Note that this particular property is not as intuitive as the previous three and more in depth explanations can be found in statistics textbooks.
The standard error of a non-random constant times a random variable is the non-random constant times the random variable’s standard error.
As with the expectation:
\[ \mbox{SE}[aX] = a \times \mbox{SE}[X] \]
\[ \begin{aligned} \mbox{SE}[(X_1+X_2+\dots+X_n) / n] &= \mbox{SE}[X_1+X_2+\dots+X_n]/n \\ &= \sqrt{\mbox{SE}[X_1]^2+\mbox{SE}[X_2]^2+\dots+\mbox{SE}[X_n]^2}/n \\ &= \sqrt{\sigma^2+\sigma^2+\dots+\sigma^2}/n\\ &= \sqrt{n\sigma^2}/n\\ &= \sigma / \sqrt{n} \end{aligned} \]
If \(X\) is a normally distributed random variable, then if \(a\) and \(b\) are non-random constants, \(aX + b\) is also a normally distributed random variable.
All we are doing is changing the units of the random variable by multiplying by \(a\), then shifting the center by \(b\).
Note that statistical textbooks use the Greek letters \(\mu\) and \(\sigma\) to denote the expected value and standard error, respectively.
This is because \(\mu\) is the Greek letter for \(m\), the first letter of mean, which is another term used for expected value.
Similarly, \(\sigma\) is the Greek letter for \(s\), the first letter of standard error.

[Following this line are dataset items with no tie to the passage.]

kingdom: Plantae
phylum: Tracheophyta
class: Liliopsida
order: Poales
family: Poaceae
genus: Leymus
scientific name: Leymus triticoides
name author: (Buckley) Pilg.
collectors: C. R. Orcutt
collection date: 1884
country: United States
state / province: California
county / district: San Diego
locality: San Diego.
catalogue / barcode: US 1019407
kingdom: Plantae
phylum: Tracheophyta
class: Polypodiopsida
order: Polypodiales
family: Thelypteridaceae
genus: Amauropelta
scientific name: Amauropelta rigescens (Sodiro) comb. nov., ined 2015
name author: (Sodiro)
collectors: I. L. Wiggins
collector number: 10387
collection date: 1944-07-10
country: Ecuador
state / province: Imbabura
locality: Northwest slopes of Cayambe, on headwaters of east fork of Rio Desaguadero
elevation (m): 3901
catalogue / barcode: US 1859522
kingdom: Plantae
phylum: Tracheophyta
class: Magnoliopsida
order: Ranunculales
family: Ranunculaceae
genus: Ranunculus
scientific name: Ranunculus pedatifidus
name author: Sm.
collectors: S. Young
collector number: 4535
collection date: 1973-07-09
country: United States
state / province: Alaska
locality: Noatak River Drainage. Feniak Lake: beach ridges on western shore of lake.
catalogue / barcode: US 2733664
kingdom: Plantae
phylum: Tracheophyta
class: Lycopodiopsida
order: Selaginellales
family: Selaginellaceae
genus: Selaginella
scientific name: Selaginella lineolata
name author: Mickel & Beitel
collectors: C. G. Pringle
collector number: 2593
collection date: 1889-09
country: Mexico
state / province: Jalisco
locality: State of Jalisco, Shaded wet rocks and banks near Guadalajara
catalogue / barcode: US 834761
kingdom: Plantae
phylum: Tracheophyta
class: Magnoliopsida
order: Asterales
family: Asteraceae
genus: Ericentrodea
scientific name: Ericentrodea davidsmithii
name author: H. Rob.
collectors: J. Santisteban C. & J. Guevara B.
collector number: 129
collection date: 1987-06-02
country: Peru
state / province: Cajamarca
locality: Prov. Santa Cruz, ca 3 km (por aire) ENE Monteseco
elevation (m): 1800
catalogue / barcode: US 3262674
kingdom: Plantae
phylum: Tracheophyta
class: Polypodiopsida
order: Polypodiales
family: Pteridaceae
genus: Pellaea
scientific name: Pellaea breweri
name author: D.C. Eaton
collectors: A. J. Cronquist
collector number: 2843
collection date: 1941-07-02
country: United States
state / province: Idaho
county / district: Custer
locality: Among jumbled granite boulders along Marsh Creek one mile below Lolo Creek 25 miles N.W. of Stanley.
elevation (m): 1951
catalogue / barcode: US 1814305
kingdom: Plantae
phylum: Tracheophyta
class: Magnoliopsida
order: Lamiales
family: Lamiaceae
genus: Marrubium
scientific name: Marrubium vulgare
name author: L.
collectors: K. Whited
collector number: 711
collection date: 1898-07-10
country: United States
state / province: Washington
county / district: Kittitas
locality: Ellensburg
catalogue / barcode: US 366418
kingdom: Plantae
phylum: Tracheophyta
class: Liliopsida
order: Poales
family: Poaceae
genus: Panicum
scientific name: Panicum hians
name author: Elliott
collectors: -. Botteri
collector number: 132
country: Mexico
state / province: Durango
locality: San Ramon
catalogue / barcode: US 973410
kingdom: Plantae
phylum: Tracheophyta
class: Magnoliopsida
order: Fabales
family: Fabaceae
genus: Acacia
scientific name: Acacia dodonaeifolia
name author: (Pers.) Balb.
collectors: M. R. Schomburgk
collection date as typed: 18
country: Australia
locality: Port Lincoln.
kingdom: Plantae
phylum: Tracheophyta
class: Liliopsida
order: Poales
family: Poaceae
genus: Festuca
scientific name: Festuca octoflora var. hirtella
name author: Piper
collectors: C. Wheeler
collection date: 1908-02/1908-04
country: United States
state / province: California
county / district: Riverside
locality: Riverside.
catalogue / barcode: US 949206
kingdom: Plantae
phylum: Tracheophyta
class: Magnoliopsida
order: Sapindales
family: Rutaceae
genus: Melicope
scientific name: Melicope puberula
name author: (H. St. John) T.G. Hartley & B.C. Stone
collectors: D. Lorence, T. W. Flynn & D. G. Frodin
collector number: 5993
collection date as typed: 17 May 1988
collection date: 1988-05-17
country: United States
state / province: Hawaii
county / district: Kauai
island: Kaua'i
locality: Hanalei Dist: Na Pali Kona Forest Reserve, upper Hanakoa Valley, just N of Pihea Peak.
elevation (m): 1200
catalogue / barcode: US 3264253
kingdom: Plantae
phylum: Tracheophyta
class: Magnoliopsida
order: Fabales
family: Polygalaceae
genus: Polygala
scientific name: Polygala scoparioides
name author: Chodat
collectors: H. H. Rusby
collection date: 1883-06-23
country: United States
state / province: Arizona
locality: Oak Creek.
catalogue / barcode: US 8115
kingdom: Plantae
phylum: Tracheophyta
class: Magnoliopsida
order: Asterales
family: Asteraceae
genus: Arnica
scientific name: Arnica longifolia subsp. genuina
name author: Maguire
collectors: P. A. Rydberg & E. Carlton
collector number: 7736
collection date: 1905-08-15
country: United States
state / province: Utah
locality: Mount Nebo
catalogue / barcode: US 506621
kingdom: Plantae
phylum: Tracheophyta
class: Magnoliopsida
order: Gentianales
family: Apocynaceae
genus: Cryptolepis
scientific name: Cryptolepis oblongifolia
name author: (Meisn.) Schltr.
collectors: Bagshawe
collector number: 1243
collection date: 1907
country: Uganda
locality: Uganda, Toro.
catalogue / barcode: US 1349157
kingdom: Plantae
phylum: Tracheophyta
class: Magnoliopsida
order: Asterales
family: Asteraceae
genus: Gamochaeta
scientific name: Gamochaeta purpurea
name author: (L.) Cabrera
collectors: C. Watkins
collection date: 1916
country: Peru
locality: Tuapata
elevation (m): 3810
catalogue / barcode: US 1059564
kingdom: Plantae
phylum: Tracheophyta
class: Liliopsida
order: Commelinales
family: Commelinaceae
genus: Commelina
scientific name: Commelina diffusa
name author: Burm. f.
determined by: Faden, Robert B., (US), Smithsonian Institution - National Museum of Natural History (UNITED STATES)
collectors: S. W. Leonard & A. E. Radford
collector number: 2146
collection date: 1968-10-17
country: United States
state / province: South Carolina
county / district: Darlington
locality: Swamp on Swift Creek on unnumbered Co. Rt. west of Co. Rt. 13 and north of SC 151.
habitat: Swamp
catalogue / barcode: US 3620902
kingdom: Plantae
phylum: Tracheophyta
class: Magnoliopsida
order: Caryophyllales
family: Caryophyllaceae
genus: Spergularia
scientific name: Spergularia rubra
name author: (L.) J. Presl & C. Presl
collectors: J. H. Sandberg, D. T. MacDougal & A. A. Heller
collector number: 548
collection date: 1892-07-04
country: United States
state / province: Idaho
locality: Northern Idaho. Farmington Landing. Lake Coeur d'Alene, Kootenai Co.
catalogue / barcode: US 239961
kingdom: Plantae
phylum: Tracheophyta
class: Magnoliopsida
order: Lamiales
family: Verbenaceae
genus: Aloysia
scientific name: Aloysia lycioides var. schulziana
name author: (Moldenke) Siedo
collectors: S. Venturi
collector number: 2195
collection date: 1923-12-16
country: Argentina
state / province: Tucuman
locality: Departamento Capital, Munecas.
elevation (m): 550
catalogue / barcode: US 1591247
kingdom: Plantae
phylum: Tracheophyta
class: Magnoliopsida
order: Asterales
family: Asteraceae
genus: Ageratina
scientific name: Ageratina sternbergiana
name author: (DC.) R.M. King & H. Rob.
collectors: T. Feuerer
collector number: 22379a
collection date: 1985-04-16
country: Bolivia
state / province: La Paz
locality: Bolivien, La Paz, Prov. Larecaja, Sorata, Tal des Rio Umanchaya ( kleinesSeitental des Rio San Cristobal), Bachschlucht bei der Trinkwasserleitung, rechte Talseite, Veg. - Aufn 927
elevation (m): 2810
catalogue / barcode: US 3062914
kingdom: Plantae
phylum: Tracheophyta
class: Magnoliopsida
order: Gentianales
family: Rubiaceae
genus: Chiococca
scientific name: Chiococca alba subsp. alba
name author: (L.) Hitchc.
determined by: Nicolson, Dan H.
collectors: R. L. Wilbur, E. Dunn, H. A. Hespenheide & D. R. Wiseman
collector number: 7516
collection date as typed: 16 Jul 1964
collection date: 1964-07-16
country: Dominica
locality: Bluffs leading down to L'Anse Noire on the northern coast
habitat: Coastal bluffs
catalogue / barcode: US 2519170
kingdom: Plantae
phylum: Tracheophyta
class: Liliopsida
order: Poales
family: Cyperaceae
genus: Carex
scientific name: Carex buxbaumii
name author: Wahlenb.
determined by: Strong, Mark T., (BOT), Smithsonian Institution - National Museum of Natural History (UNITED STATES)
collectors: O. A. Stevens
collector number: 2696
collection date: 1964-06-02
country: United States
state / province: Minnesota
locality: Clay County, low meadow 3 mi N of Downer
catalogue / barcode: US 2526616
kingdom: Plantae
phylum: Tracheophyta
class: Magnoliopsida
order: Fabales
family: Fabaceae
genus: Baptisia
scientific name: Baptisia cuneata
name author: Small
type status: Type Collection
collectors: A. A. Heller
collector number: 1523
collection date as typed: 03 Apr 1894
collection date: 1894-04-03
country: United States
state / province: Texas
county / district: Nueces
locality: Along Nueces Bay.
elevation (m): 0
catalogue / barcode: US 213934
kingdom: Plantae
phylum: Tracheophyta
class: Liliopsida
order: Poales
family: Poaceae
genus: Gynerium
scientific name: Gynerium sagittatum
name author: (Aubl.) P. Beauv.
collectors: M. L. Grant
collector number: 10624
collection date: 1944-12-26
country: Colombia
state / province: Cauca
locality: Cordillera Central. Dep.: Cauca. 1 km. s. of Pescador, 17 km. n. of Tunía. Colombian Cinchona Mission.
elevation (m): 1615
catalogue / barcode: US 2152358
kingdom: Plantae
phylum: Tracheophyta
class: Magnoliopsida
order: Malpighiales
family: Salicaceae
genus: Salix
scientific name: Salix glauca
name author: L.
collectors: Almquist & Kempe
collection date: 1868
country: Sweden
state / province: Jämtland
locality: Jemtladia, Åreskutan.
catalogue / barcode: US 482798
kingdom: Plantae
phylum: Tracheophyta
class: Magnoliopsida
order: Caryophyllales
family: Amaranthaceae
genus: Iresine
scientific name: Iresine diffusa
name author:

The given equation reveals crucial insights for practical scenarios.
Specifically, it suggests that the standard error can be minimized by increasing the sample size, \(n\), and we can quantify this reduction.
However, this principle holds true only when the variables \(X_1, X_2, \dots, X_n\) are independent.
If they are not, the estimated standard error can be significantly off.
We later introduce the concept of correlation, which quantifies the degree to which variables are interdependent.
If the correlation coefficient among the \(X\) variables is \(\rho\), the standard error of their average is:
\[ \mbox{SE}\left(\bar{X}\right) = \sigma \sqrt{\frac{1 + (n-1) \rho}{n}} \]
The key observation here is that as \(\rho\) approaches its upper limit of 1, the standard error increases.
Notably, in the situation where \(\rho = 1\), the standard error, \(\mbox{SE}(\bar{X})\), equals \(\sigma\), and it becomes unaffected by the sample size \(n\).
An important implication of result 4 above is that the standard error of the average becomes smaller and smaller as \(n\) grows larger.
When \(n\) is very large, then the standard error is practically 0 and the average of the draws converges to the average of the urn.
This is known in statistical textbooks as the law of large numbers or the law of averages.
The law of averages is sometimes misinterpreted.
For example, if you toss a coin 5 times and see a head each time, you might hear someone argue that the next toss is probably a tail because of the law of averages: on average we should see 50% heads and 50% tails.
A similar argument would be to say that red “is due” on the roulette wheel after seeing black come up five times in a row.
Yet these events are independent so the chance of a coin landing heads is 50%, regardless of the previous 5.
The same principle applies to the roulette outcome.
The law of averages applies only when the number of draws is very large and not in small samples.
After a million tosses, you will definitely see about 50% heads regardless of the outcome of the first five tosses.
Another funny misuse of the law of averages is in sports when TV sportscasters predict a player is about to succeed because they have failed a few times in a row.